Action item A: Copy the matrix decompositions notes from "Eigendecomposition: $A = U" up to and including "for variational definition)", renaming "Rayleigh quotient" as "Rayleigh ratio".

Matrix decompositions

Eigendecomposition: $A = U Λ U^{T}$
- Eigenvalues are the elements of the diagonal matrix $Λ$ , satisfying $A u = λ u$
  - Characteristic equation: $det (λ I - A) = 0$
  - Rayleigh quotient: $R (A) = \frac{x^{T} A x}{x^{T} x}$ (used for variational definition)
- Eigenvectors are the columns of $U$ (which is orthonormal, i.e. $U U^{T} = I$ )
- Inverse: $A^{- 1} = U Λ^{- 1} U^{T}$
- Spectral theorem: any symmetric matrix is diagonalizable
Singular value decomposition (SVD): $A = U Σ V^{T}$
- $v_{i}, σ_{i}$ are eigen-vector/values of $A^{T} A$ , $u_{i} = \frac{1}{σ_{i}} A v_{i}$
  - $rank (A) = n \leq m ⟺ A^{T} A$ is invertible
  - $rank (A) = m \leq n ⟺ A A^{T}$ is invertible
- Principal component analysis equivalent formulations:
  - Variance-maximizing directions: ${argmax}_{u} u^{T} C u$
  - Least-squares min directions: $argmin \sum_{i} min_{v_{i}} | | x_{i} - v_{i} u | |_{2}^{2}$
  - Rank-one approximation: ${argmin}_{Y} | | X - Y | |_{F}$
Moore-Penrose pseudoinverse: $A^{†} = V Σ^{- 1} U^{T}$
- $A^{†} = (A^{T} A)^{- 1} A^{T}$ if $A$ full column rank (right inverse)

Supplied material:
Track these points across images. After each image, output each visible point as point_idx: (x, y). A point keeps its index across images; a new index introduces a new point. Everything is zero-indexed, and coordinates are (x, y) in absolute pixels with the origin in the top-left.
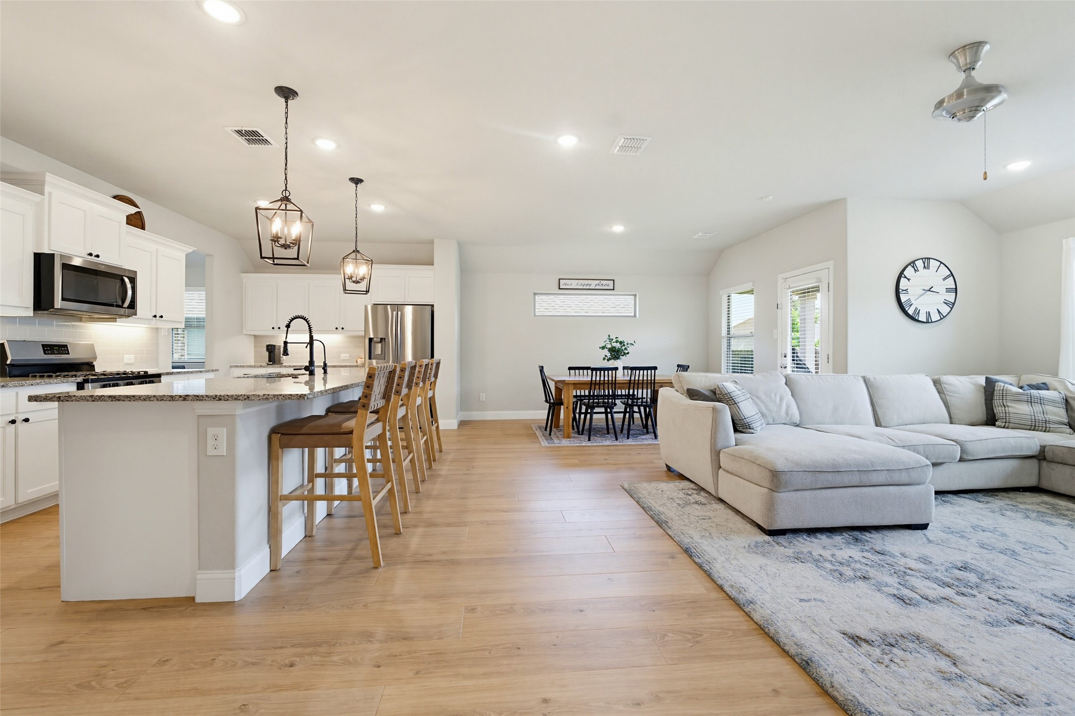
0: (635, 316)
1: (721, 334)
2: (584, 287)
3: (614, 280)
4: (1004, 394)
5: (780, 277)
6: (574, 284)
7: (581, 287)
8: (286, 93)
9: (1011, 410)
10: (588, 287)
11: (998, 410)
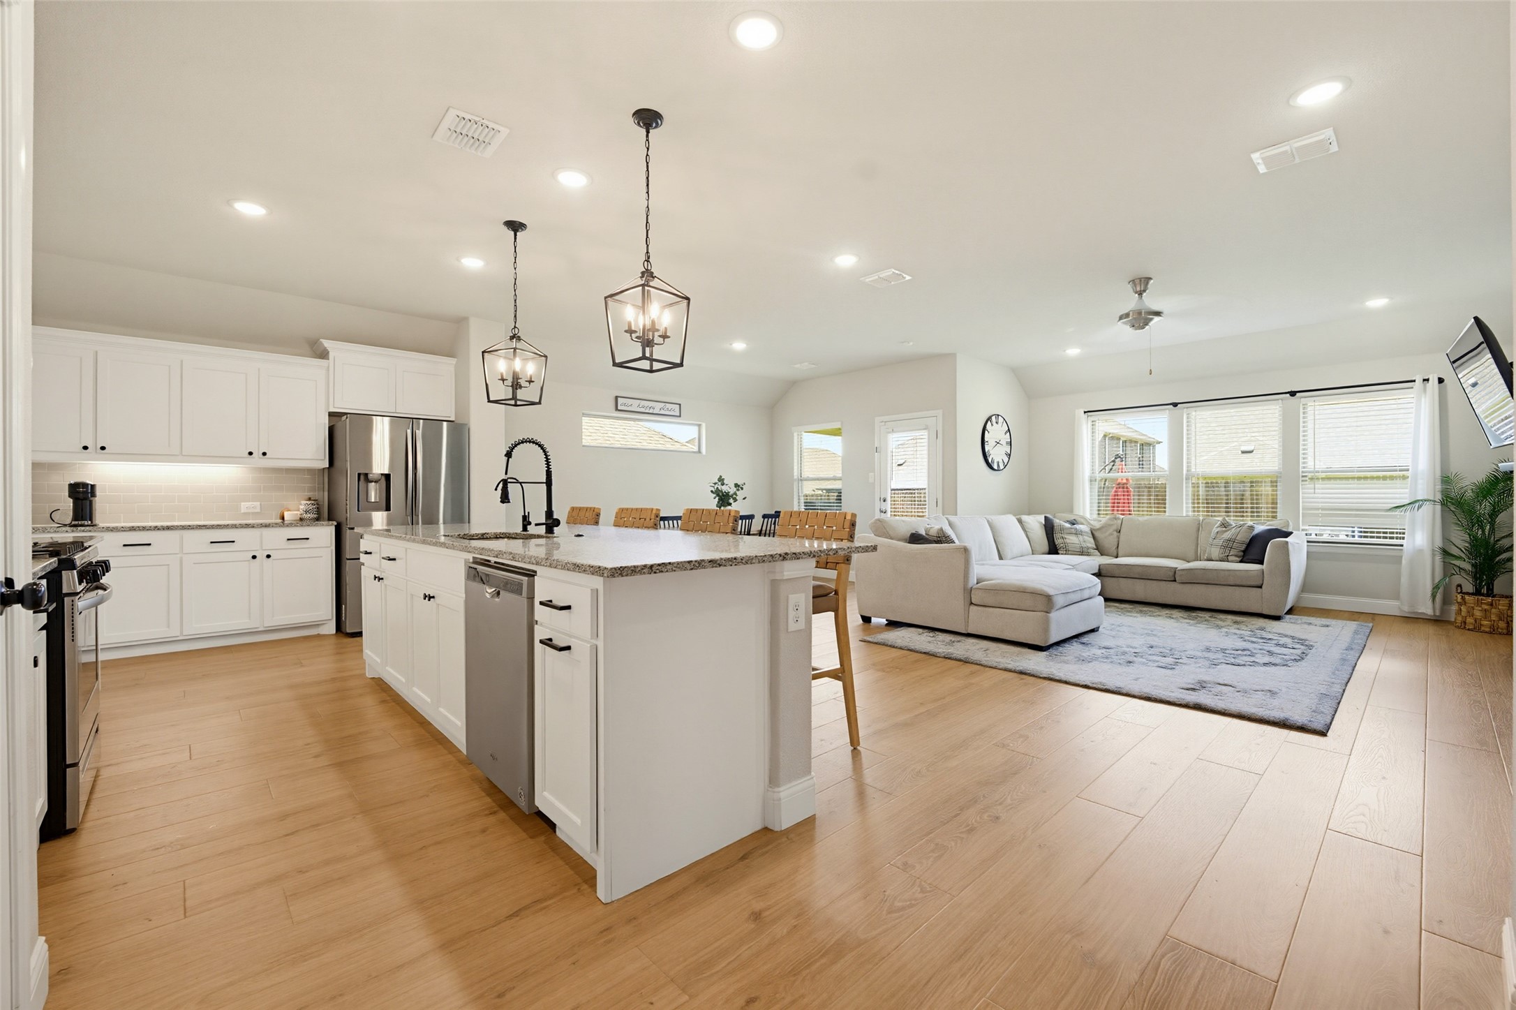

Action item B: Please return every line of the point-tracking records unchanged, leaving the pictures out of your answer.

Expected output A:
Eigendecomposition: $A = U Λ U^{T}$
- Eigenvalues are the elements of the diagonal matrix $Λ$ , satisfying $A u = λ u$
  - Characteristic equation: $det (λ I - A) = 0$
  - Rayleigh ratio: $R (A) = \frac{x^{T} A x}{x^{T} x}$ (used for variational definition)

Expected output B:
Track these points across images. After each image, output each visible point as point_idx: (x, y). A point keeps its index across images; a new index introduces a new point. Everything is zero-indexed, and coordinates are (x, y) in absolute pixels with the origin in the top-left.
0: (635, 316)
1: (721, 334)
2: (584, 287)
3: (614, 280)
4: (1004, 394)
5: (780, 277)
6: (574, 284)
7: (581, 287)
8: (286, 93)
9: (1011, 410)
10: (588, 287)
11: (998, 410)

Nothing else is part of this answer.